While there is a presumption that the word 'shall' in a statute is mandatory in nature, there is no general rule to that effect and it has often been interpreted to be directory when certain conditions are present. The case most often cited in support of this proposition is Montreal Street Railway Co. v. Normandin, [191] A.C. 170 (P.C.), where Sir Arthur Cannell stated, at pages 174-75:
The question whether provisions in a statute are directory or imperative has very frequently arisen in this country, but it has been said that no general rule can be laid down, and that in every case the object of the statute must be looked at...When the provisions of a statute relate to the performance of a public duty and the case is such that to hold null and void acts done in neglect of this duty would work serious general inconvenience, or injustice to persons who have no control over those entrusted with the duty, and at the same time would not promote the main object of the Legislature, it has been the practice to hold such provisions to be directory only, the neglect of them, though punishable, not affecting the validity of the acts done. (Emphasis added)

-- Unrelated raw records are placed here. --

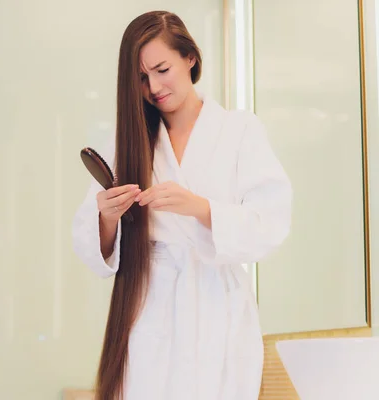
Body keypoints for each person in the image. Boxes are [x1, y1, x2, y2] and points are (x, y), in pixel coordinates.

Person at [71, 10, 292, 400]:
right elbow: (93, 246)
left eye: (161, 69)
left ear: (190, 57)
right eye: (141, 78)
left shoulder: (239, 130)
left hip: (216, 305)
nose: (154, 86)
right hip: (149, 306)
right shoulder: (128, 139)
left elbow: (270, 223)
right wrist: (107, 215)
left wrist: (200, 208)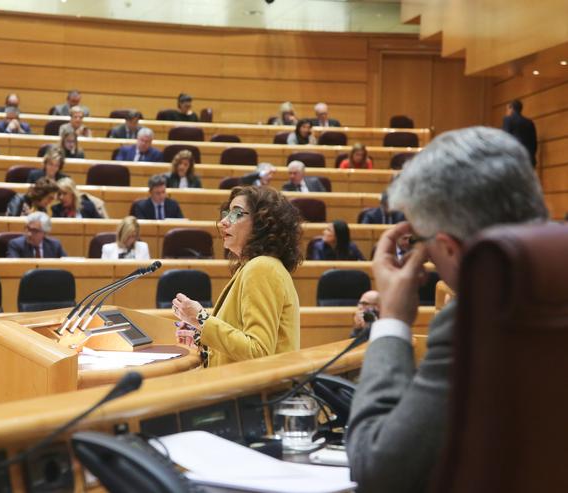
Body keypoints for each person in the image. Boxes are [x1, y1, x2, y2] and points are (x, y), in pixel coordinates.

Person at [346, 126, 548, 493]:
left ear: (450, 249)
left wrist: (391, 320)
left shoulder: (480, 319)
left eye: (420, 241)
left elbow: (379, 468)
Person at [171, 186, 303, 367]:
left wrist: (201, 319)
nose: (223, 222)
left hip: (259, 394)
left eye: (237, 214)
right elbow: (241, 343)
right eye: (226, 214)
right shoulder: (255, 266)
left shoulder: (262, 267)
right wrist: (203, 339)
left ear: (262, 223)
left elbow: (258, 352)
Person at [502, 99, 538, 166]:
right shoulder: (530, 123)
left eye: (507, 109)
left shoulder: (508, 119)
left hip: (514, 158)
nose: (506, 112)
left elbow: (505, 139)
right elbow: (534, 144)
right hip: (528, 159)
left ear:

I am satisfied that the doctrine applies to the present case. The statutory notice provisions clearly involve the performance of public duties by the respondent. There is no sanction or penalty provided in the Act for failure to give notices in time. The object of the notice provisions is to provide a defined time frame within which a request for information should be processed, and to allow the requester to file a complaint with the Information Commissioner. To interpret the notice provisions as mandatory would result in a denial of the release of the information to the requesters and would only cause the filing of a second request and timely compliance. This would not promote the main object of these provisions. Furthermore the requesters, through no fault of their own, would be penalized by the error of the respondent notwithstanding that they do not object to their own late notices.

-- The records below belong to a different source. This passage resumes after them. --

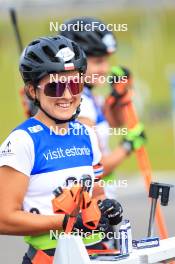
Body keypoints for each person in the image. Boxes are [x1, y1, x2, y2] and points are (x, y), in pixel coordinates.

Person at [0, 35, 123, 263]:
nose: (67, 95)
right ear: (32, 91)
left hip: (97, 253)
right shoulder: (22, 141)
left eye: (75, 85)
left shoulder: (86, 134)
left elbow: (96, 193)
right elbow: (4, 219)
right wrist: (66, 222)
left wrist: (106, 208)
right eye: (54, 87)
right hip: (51, 257)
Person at [60, 17, 146, 196]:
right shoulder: (79, 104)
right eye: (98, 62)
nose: (105, 69)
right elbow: (92, 168)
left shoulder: (88, 95)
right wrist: (128, 146)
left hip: (103, 198)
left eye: (107, 61)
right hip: (93, 204)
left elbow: (114, 123)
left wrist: (117, 97)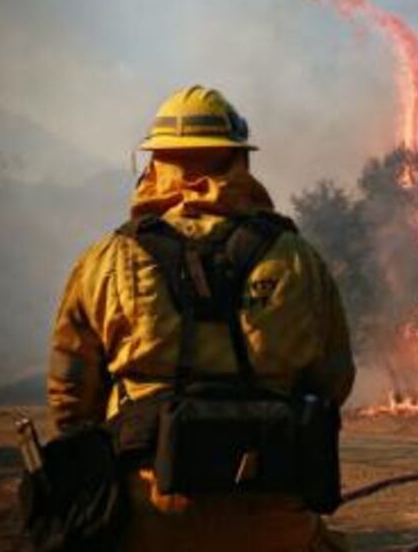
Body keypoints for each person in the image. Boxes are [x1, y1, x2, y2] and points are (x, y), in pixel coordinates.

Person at [47, 85, 354, 551]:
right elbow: (333, 381)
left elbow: (71, 399)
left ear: (154, 166)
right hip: (274, 512)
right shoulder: (298, 259)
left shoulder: (106, 259)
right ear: (239, 162)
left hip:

[The applicant] may, in principle have an unlimited right of access to government information, subject only to the exemptions set out in the Act. However, in my opinion, he does not have an unlimited right of access to the processes available to secure those rights....I agree with the Law Society's characterization of the applicant as a sophisticated and frequent user of the Act. I am also satisfied that the applicant was well informed of the November 16, 1998 closing for this inquiry and of the associated deadlines for initial and reply submissions. Indeed, I find that by consistently confirming the date for the inquiry in their responses to the applicant's voluminous correspondence, my staff went beyond what was reasonably required to notify the applicant of the deadlines he was required to meet. I am also satisfied that the applicant was adequately informed that he could provide a late submission with a letter of explanation, if it was delivered by November 16, 1998.

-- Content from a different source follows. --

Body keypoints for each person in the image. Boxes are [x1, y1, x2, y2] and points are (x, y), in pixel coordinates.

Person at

The Legislature created the Office of the Information and Privacy Commissioner to administer the Act in ways that facilitate the purposes of the legislation. This mandate cannot require the Commissioner to act unreasonably in administering his own processes, or in supervising the processes of institutions. The Legislature must have intended that the Commissioner have the necessary authority to control his own processes, and to supervise the processes of institutions under the Act, so as to minimize or eliminate the potential for abuse.